3. The compressor of claim 2, wherein each of the channel portions is centrally symmetrical.

4. The compressor of claim 2, wherein the first wall portion includes:

a first main wall portion disposed along a radial direction of a cross section of the body;

a plurality of first branch wall parts, wherein the plurality of first branch wall parts are arranged on the first main wall part at intervals in a direction towards the second wall part;

the second wall portion includes:

a second main wall portion disposed along a radial direction of a cross section of the body;

a plurality of second branch wall parts, wherein the plurality of second branch wall parts are arranged on the second main wall part at intervals in a direction towards the first wall part;

wherein a plurality of the first buttress portions and a plurality of the second buttress portions are spaced apart to define the tortuous passageway.

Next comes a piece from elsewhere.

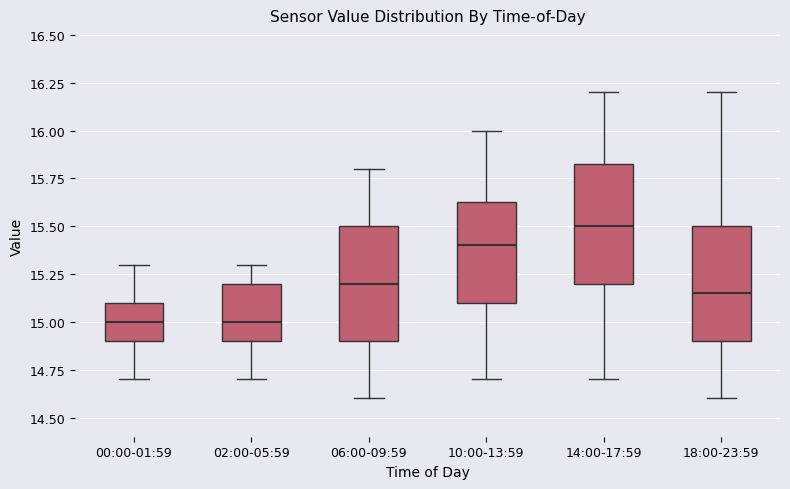

Where is the lower edge of the box for 00:00-01:59 on the y-axis? The values are not printed on the chart, so give them approximately, as read against the axis.

14.90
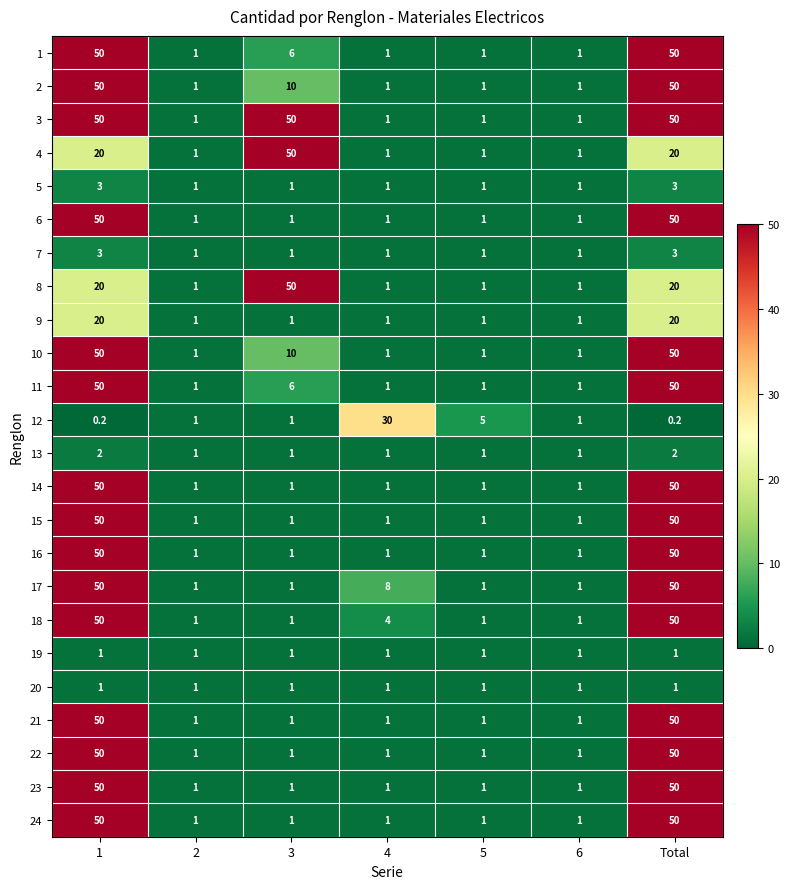

What is the sum of all 1 values?

110.0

5. The compressor of claim 4, wherein the first and second main wall portions of two adjacent ones of the passage portions are integrally provided.

6. The compressor of claim 4, wherein an outer surface of the body is constituted by an outer surface of the plurality of first buttress portions or the plurality of second buttress portions located radially outermost along a cross-section of the body.

7. The compressor of claim 1, wherein a surface of the passage is provided with a sound absorbing layer.

8. The compressor of claim 7, wherein the sound absorbing layer comprises sound absorbing cotton.

9. Refrigeration device, characterized by comprising a compressor according to any one of claims 1 to 8.